Refer to slurm.sh for an example SLURM script.

FP8 Training

FP8 precision is enabled with an accelerate config file, shown in accelerate_config/fp8.yaml.

accelerate launch --config_file accelerate_config/fp8.yaml \
    train.py --config-name L0_sanity

Torch Dynamo (torch.compile) Support

An example accelerate config file, shown in accelerate_config/dynamo.yaml, is provided for torch.compile support.

accelerate launch --config_file accelerate_config/dynamo.yaml \
    train.py --config-name L0_sanity

Known Limitations

  • Combining FP8 and FSDP1 or FSDP2 does not seem to be supported currently.

Saving and Loading Checkpoints

The Hugging Face Trainer automatically handles checkpointing based on the TrainingArguments configuration. Checkpointing behavior is controlled through the trainer configuration in your hydra config.

Enabling Checkpoints

To enable checkpoint saving, ensure that trainer.output_dir is set to a writable directory. Checkpointing frequency is controlled by the trainer.save_steps configuration parameter.

accelerate launch train.py --config-name L0_sanity \
  trainer.output_dir=/path/to/ckpt_dir \
  trainer.save_steps=100

Resuming from Checkpoints

The Trainer automatically detects and resumes from the latest checkpoint in the output directory. You can also specify a specific checkpoint:

accelerate launch train.py --config-name L0_sanity \
  trainer.output_dir=/path/to/ckpt_dir \
  trainer.resume_from_checkpoint=/path/to/specific/checkpoint

Evaluation

Configure evaluation strategy and frequency through TrainingArguments:

accelerate launch train.py --config-name L0_sanity \
  trainer.eval_strategy=steps \
  trainer.eval_steps=500 \

Running Inference with the Trained Model

Models trained with this recipe can be loaded using standard Hugging Face methods.
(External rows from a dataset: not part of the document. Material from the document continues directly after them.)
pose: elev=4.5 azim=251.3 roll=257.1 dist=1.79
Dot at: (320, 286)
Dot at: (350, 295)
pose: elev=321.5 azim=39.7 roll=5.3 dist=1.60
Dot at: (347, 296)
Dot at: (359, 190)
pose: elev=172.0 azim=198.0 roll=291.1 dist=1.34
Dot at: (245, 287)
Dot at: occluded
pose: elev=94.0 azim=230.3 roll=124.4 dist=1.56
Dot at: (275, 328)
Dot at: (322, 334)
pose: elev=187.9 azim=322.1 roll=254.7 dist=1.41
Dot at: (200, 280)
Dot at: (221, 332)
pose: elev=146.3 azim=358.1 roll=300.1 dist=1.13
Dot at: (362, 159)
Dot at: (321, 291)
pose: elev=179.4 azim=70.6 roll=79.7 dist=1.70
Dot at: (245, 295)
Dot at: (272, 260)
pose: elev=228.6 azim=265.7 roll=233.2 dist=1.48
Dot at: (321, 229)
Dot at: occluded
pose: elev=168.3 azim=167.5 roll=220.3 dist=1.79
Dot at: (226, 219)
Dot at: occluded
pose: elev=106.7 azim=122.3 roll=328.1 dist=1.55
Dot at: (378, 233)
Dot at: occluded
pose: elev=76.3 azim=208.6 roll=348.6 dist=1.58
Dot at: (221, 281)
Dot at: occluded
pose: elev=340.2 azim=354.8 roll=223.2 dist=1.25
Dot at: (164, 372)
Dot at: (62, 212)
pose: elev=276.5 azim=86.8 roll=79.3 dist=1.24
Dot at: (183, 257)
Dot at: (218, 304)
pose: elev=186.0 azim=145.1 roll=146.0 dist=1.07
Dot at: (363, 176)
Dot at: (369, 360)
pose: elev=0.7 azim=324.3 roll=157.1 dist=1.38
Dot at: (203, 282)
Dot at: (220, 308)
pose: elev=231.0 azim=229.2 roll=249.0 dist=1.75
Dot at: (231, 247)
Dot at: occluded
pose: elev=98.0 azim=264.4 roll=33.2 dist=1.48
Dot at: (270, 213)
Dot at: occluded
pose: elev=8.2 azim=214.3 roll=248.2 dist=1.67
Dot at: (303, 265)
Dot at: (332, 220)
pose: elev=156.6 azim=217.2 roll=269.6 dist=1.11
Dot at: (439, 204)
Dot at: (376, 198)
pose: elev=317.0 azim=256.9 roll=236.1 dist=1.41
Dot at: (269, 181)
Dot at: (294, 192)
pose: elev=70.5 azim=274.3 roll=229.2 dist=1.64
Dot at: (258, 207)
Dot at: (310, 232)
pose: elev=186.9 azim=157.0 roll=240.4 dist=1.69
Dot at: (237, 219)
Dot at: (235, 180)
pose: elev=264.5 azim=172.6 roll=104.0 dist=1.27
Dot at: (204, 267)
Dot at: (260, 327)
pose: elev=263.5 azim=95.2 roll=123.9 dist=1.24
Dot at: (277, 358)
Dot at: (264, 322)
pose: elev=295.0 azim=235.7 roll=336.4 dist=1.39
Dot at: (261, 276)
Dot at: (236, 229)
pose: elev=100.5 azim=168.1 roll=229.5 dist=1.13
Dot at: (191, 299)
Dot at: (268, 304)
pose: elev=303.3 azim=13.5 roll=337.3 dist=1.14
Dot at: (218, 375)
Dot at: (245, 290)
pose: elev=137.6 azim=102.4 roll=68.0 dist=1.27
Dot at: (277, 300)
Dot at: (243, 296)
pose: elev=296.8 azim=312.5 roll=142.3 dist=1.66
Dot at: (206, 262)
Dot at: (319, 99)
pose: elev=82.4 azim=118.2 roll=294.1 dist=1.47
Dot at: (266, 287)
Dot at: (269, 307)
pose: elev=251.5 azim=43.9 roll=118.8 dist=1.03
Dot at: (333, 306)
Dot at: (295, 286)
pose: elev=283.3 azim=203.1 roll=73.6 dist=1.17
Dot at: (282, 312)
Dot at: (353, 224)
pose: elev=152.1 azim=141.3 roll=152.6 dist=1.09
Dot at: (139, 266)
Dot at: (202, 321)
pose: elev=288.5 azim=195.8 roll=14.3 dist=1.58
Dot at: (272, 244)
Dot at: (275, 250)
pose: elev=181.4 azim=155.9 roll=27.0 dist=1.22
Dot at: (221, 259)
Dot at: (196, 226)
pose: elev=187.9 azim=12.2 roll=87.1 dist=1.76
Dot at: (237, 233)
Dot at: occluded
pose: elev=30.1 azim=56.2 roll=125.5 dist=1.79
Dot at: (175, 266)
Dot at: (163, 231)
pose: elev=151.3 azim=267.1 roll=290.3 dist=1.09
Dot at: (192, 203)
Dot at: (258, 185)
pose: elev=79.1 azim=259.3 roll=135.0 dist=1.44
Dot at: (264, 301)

The final model is saved in a format compatible with the AutoModel.from_pretrained method:

from transformers import AutoModel, AutoTokenizer

model = AutoModel.from_pretrained("path/to/checkpoint")
tokenizer = AutoTokenizer.from_pretrained("facebook/esm2_t6_8M_UR50D")

gfp_P42212 = (
    "MSKGEELFTGVVPILVELDGDVNGHKFSVSGEGEGDATYGKLTLKFICTTGKLPVPWPTL"
    "VTTFSYGVQCFSRYPDHMKQHDFFKSAMPEGYVQERTIFFKDDGNYKTRAEVKFEGDTLV"
    "NRIELKGIDFKEDGNILGHKLEYNYNSHNVYIMADKQKNGIKVNFKIRHNIEDGSVQLAD"
    "HYQQNTPIGDGPVLLPDNHYLSTQSALSKDPNEKRDHMVLLEFVTAAGITHGMDELYK"
)

inputs = tokenizer(gfp_P42212, return_tensors="pt")
model.eval()
output = model(**inputs)

Performance

🚧 Under development

References

Developer Guide

Running Tests

To run tests locally, run recipes_local_test.py from the repository root with the recipe directory as an argument.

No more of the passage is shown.